Durch den Dschungel auf die Bühne des Lebens.

20. 11. 2010 - 13:30

Schuldig im Sinne der Anklage

Die Nazi-Führungsriege musste bei den Nürnberger Prozessen ihre Verbrechen verantworten. Zeitzeuge und Simultandolmetscher Siegfried Ramler war bei den Gerichtsverfahren dabei.

Am 20. November 1945, vor genau 65 Jahren und bereits ein halbes Jahr nach Kriegsende, begannen die Nürnberger Prozesse gegen die NS-Kriegsverbrecher.

Urteile

  • Im Prozess gegen die Hauptkriegsverbrecher wurden 12 der 22 Angeklagten zum Tode verurteilt, sieben erhielten langjährige oder lebenslange Haftstrafen, drei wurden freigesprochen.
  • In den Nachfolgeprozessen wurden 24 Angeklagte zum Tode verurteilt, 118 erhielten langjährige oder lebenslange Hafstrafen und 35 wurden freigesprochen.

[Gesammelte Daten]
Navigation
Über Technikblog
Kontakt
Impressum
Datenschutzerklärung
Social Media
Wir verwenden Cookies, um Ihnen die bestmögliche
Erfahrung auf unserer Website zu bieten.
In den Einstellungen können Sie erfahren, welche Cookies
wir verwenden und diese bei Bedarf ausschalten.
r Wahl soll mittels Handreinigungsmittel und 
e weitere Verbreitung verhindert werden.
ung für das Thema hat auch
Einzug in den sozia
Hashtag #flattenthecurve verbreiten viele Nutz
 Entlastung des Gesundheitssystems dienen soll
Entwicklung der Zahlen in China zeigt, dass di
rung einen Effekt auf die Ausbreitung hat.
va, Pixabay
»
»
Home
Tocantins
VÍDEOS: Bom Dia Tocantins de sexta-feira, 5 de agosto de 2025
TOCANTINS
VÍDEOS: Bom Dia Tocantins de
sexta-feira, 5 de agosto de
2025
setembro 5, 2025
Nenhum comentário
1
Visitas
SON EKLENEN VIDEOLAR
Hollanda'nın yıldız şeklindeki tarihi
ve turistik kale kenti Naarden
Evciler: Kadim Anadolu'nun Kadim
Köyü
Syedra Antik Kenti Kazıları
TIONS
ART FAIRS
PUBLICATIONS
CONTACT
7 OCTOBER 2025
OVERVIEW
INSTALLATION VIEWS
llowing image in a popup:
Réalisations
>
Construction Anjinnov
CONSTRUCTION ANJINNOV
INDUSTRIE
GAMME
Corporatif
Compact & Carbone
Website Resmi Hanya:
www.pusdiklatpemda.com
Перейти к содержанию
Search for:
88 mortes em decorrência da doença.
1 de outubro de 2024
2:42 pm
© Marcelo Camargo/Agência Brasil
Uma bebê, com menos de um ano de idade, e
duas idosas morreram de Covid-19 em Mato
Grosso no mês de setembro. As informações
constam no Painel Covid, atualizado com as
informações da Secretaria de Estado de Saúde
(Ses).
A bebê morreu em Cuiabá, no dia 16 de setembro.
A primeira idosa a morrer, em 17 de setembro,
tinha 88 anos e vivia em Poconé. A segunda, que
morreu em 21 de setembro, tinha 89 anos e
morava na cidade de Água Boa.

**AUFGABEN**
a. Nenne alle Zahlen, die im Text über die Nürnberger Prozesse im Abschnitt „Urteile“ vorkommen, in der dort verwendeten Schreibweise.
b. Prüfe anhand des Textes über die Nürnberger Prozesse, ob diese Aussagen zutreffen: (i) Die Nürnberger Prozesse begannen am 20. November 1945. (ii) Siegfried Ramler war bei den Verfahren als Richter tätig. (iii) Im Prozess gegen die Hauptkriegsverbrecher wurden vier Angeklagte freigesprochen.
c. Schreibe den Text über die Nürnberger Prozesse weiter und knüpfe an seinen letzten Satz an.
Die Daten braucht man zur Bearbeitung nicht.

**LÖSUNGEN**
a. 12, 22, sieben, drei, 24, 118, 35

b.
(i) Ja: „Am 20. November 1945, vor genau 65 Jahren und bereits ein halbes Jahr nach Kriegsende, begannen die Nürnberger Prozesse gegen die NS-Kriegsverbrecher.“
(ii) Nein: „Zeitzeuge und Simultandolmetscher Siegfried Ramler war bei den Gerichtsverfahren dabei.“
(iii) Nein: „drei wurden freigesprochen.“

c.
Im ersten dieser Verfahren, dem Prozess gegen die Hauptkriegsverbrecher vom 20. November 1945 bis 1. Oktober 1946, verhandelte der Internationale Militärgerichtshof der alliierten Mächte gegen 22 Angeklagte - unter ihnen Reichsmarschall und Oberbefehlshaber der Luftwaffe Hermann Göring, Rüstungsminister Albert Speer oder Hitler-Stellvertreter Rudolf Heß.

Im Grunde hätten es aber 27 Angeklagte sein müssen. Doch bekanntlich hatten Adolf Hitler und Propagandaminister Joseph Goebbels noch im Führerbunker Selbstmord begangen. Genauso entzogen sich SS-Reichsführer Heinrich Himmler und Reichsleiter der NSDAP Robert Ley ihrer Verantwortung. Das Verfahren gegen den Rüstungsindustriellen Gustav Krupp wurde aus gesundheitlichen Gründen eingestellt und Martin Bormann, Leiter der Parteikanzlei war unauffindbar - er wurde in Abwesenheit verurteilt.
Zuletzt saßen also 21 hochrangige Nationalsozialisten auf der Anklagebank. Die Politiker, Militärs und Personen aus Wirtschaft und Presse mussten sich für das Planen und Führen des Angriffskrieges und den systematischen Massenmord an Millionen Menschen verantworten.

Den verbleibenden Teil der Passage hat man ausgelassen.